- **Exercise instructions**
• a. For each statement below, say yes or no depending on whether the text on Tune logging supports it, and quote the words from that text that decide it.
(i) Passing a single filename to ``log_to_file`` stores the combined output in that one file.
(ii) File names given to ``log_to_file`` must be absolute paths.
(iii) Setting ``log_to_file`` makes Tune register a new logging handler for Ray's base logger.
• b. Using the text on Tune logging, answer each question, labeling your answers to match.
(i) For remote actors, where does Ray print the logs it collects?
(ii) When ``log_to_file`` is set, which file does the new logging handler write to?
(iii) What example does the text give of wanting to set up Trainable logging?
• c. Extend the text on Tune logging, starting right after its last sentence.

- **Text shown**
BEGIN

For remote actors, Ray collects these logs and prints them to the head process.
However, if you would like to collect the stream outputs in files for later
analysis or troubleshooting, Tune offers an utility parameter, ``log_to_file``,
for this.
By passing ``log_to_file=True`` to ``tune.run()``, stdout and stderr will be logged
to ``trial_logdir/stdout`` and ``trial_logdir/stderr``, respectively:
.. code-block:: python
tune.run(
trainable,
log_to_file=True)
If you would like to specify the output files, you can either pass one filename,
where the combined output will be stored, or two filenames, for stdout and stderr,
respectively:
.. code-block:: python
tune.run(
trainable,
log_to_file="std_combined.log")
tune.run(
trainable,
log_to_file=("my_stdout.log", "my_stderr.log"))
The file names are relative to the trial's logdir. You can pass absolute paths,
too.
If ``log_to_file`` is set, Tune will automatically register a new logging handler
for Ray's base logger and log the output to the specified stderr output file.
.. _trainable-logging:
How to Configure Trainable Logging?
-----------------------------------
By default, Tune only logs the *training result dictionaries* from your Trainable.
However, you may want to visualize the model weights, model graph,
or use a custom logging library that requires multi-process logging.
For example, you may want to do this if you're trying to log images to TensorBoard.

END

- **The data**
BEGIN

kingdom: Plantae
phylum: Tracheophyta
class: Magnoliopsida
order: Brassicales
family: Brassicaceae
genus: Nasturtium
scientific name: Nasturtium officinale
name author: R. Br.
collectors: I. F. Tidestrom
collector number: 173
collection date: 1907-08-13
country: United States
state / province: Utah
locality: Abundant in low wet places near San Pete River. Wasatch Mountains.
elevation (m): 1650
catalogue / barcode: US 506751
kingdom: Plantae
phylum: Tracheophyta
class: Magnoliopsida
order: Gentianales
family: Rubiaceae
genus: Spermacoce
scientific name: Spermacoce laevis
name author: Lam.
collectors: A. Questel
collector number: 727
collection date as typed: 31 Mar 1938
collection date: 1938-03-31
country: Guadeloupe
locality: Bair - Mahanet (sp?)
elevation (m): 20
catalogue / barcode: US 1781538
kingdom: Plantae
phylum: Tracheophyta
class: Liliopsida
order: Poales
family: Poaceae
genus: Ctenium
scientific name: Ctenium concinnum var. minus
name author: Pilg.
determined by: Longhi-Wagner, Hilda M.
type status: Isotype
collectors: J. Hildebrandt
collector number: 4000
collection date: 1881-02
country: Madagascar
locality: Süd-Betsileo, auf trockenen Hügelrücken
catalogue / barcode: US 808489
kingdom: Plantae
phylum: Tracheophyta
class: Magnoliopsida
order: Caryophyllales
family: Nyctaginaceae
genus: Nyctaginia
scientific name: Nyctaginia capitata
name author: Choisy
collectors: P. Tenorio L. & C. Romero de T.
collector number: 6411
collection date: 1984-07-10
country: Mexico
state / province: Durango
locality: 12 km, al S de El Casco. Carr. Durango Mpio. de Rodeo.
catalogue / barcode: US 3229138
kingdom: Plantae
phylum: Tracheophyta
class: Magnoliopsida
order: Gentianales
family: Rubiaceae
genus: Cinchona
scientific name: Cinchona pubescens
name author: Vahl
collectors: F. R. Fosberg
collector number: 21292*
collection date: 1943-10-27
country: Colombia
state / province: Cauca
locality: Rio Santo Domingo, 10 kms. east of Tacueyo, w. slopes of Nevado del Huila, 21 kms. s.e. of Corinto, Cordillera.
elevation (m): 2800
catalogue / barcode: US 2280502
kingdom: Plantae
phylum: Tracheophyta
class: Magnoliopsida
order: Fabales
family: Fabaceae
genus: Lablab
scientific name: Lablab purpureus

END

- **Replies**
• a.
(i) Yes: "you can either pass one filename, where the combined output will be stored"
(ii) No: "The file names are relative to the trial's logdir. You can pass absolute paths, too."
(iii) Yes: "Tune will automatically register a new logging handler for Ray's base logger"

• b.
(i) To the head process.
(ii) The specified stderr output file.
(iii) Trying to log images to TensorBoard.

• c.
You can do this in the trainable, as shown below:
.. tip:: Make sure that any logging calls or objects stay within scope of the Trainable.
You may see pickling or other serialization errors or inconsistent logs otherwise.
.. tabbed:: Function API
``library`` refers to whatever 3rd party logging library you are using.
.. code-block:: python
from ray.air import session
def trainable(config):
library.init(
name=trial_id,
id=trial_id,
resume=trial_id,
reinit=True,
allow_val_change=True)
library.set_log_path(os.getcwd())
for step in range(100):
library.log_model(...)
library.log(results, step=step)
session.report(results)
.. tabbed:: Class API
.. code-block:: python
class CustomLogging(tune.Trainable)
def setup(self, config):
trial_id = self.trial_id
library.init(
name=trial_id,
id=trial_id,
resume=trial_id,
reinit=True,
allow_val_change=True)
library.set_log_path(os.getcwd())
def step(self):
library.log_model(...)
def log_result(self, result):
res_dict = {
str(k): v
for k, v in result.items()
if (v and "config" not in k and not isinstance(v, str))
}
step = result["training_iteration"]
library.log(res_dict, step=step)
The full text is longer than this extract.